Search code examples
pythonregexstringpython-re

Regular Expression to remove selective string


Looking to remove particular string coming in between json string:

For Example my Json string is :

{"tableName":"avzConf","rows":[{"Comp":"mster","Conf": "[{\"name\": \"state\", \"dispN\": \"c_d_test\", \"\": {\"updated_at\": \"2020-09-16T06:33:07.684504Z\", \"updated_by\": \"Abc_xyz<abc_xyz@uuvvww.com>\"}}, {\"name\": \"stClu\", \"dNme\": \"tab(s) Updatedd\", \"\": {\"updated_at\": \"2020-09-21T10:17:48.307874Z\", \"updated_by\": \"Def Ghi<def_ghi@uuvvww.com>\"}}
}]
}

want to remove: \"\": {\"updated_at\": \"2020-09-16T06:33:07.684504Z\", \"updated_by\": \"Abc_xyz<abc_xyz@uuvvww.com>\"}

Expected output :

{"tableName":"avzConf","rows":[{"Comp":"mster","Conf": "[{\"name\": \"state\", \"dispN\": \"c_d_test\"}, {\"name\": \"stClu\", \"dNme\": \"tab(s) Updatedd\"}
}]
}

I tried with ( \\"\\": {\\"updated_\w+)(.*)(>\\")

used in my code:

import re

line = re.sub(r"updated_\w+(.*)(.com>)", '', json_str)

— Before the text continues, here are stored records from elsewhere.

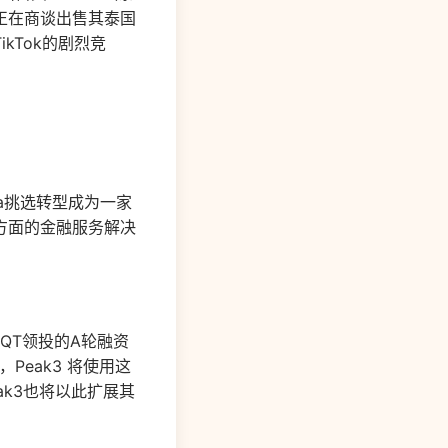
正在商谈出售其泰国
kTok的剧烈竞
ha挑选转型成为一家
方面的金融服务解决
QT领投的A轮融资
Peak3 将使用这
k3也将以此扩展其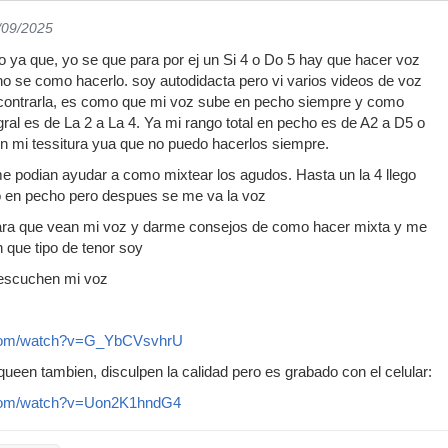
/09/2025
 ya que, yo se que para por ej un Si 4 o Do 5 hay que hacer voz
no se como hacerlo. soy autodidacta pero vi varios videos de voz
ncontrarla, es como que mi voz sube en pecho siempre y como
gral es de La 2 a La 4. Ya mi rango total en pecho es de A2 a D5 o
n mi tessitura yua que no puedo hacerlos siempre.
me podian ayudar a como mixtear los agudos. Hasta un la 4 llego
 en pecho pero despues se me va la voz
ara que vean mi voz y darme consejos de como hacer mixta y me
n que tipo de tenor soy
 escuchen mi voz
.com/watch?v=G_YbCVsvhrU
ueen tambien, disculpen la calidad pero es grabado con el celular:
.com/watch?v=Uon2K1hndG4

But it's also selecting the between lines as there is 2 occurrences of "": {"updated_at\ and "updated_by"

And leaving special char "": {""}

How can I completely remove \"\": {\"updated_at\": \"2020-09-16T06:33:07.684504Z\", \"updated_by\": \"Abc_xyz<abc_xyz@uuvvww.com>\"}?


Solution

  • With python json string I'm able to remove those unwanted fields as below: this has completely removed the unwanted empty key and replace the same with }, to complete the json perfectly.

    regex as \,\s\\\"\\\":\s\{\\\"updated_at[^{]+\}[^\]]
    
    json_str = str({"tableName":"avzConf","rows":[{"Comp":"mster","Conf": "[{"name": "state", "dispN": "c_d_test", "": {"updated_at": "2020-09-16T06:33:07.684504Z", "updated_by": "Abc_xyzabc_xyz@uuvvww.com"}}, {"name": "stClu", "dNme": "tab(s) Updatedd", "": {"updated_at": "2020-09-21T10:17:48.307874Z", "updated_by": "Def Ghidef_ghi@uuvvww.com"}} }] })
    
    import re
    line = re.sub(r"\,\s\\\"\\\":\s\{\\\"updated_at[^{]+\}",'},', json_str)